EXERCISE OBJECTIVE: Please output the section of the listing below that opens with the line containing "pos2: [458, 310, 510, 360]" and closes with the line containing "after: handset", exactly and with nothing else.

INPUT RECORDS:
· · · ·
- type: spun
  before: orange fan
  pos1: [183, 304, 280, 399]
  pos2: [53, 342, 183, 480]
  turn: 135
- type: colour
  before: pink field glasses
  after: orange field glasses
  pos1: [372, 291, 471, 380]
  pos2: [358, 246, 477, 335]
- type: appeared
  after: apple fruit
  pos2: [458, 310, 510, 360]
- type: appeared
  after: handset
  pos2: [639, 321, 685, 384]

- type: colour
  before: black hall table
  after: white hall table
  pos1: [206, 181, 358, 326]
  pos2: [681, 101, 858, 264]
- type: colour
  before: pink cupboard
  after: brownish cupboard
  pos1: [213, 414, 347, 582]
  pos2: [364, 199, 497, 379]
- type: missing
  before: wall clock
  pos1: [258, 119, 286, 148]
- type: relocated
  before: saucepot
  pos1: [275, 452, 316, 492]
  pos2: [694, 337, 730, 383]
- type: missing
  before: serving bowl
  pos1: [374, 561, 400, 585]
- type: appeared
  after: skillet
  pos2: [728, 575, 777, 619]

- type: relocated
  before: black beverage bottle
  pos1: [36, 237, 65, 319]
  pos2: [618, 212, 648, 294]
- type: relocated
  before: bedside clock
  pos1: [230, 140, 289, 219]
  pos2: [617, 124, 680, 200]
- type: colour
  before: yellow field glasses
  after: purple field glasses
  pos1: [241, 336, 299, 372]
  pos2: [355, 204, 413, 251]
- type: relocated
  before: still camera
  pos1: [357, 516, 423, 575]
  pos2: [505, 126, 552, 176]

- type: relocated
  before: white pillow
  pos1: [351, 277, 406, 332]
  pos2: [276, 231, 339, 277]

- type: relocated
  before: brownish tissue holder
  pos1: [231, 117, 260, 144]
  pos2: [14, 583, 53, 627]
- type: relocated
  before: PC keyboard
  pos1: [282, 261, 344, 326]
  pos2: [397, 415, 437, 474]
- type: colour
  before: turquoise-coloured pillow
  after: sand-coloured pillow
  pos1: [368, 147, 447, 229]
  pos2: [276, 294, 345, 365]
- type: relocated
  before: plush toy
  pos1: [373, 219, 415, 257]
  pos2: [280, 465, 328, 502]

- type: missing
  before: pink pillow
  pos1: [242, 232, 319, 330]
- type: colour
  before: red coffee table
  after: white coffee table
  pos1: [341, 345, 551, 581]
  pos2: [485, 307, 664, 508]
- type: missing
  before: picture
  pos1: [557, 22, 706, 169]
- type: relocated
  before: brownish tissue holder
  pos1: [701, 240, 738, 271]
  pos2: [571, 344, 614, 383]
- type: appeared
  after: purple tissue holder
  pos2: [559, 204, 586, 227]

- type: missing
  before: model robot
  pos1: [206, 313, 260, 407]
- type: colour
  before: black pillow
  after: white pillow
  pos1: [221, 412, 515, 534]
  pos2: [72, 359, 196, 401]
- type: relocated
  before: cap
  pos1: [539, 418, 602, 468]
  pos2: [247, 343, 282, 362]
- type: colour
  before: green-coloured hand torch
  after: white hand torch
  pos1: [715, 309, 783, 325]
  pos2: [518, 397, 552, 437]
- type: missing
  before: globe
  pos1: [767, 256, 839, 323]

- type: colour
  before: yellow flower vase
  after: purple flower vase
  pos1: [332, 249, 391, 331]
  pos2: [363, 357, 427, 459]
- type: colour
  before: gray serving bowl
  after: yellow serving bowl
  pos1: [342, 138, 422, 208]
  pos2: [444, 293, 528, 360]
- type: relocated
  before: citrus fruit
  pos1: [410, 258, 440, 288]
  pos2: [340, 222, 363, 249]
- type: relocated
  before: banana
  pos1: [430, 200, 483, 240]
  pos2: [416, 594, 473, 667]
· · · ·
SOLUTION TO THIS TASK:
  pos2: [458, 310, 510, 360]
- type: appeared
  after: handset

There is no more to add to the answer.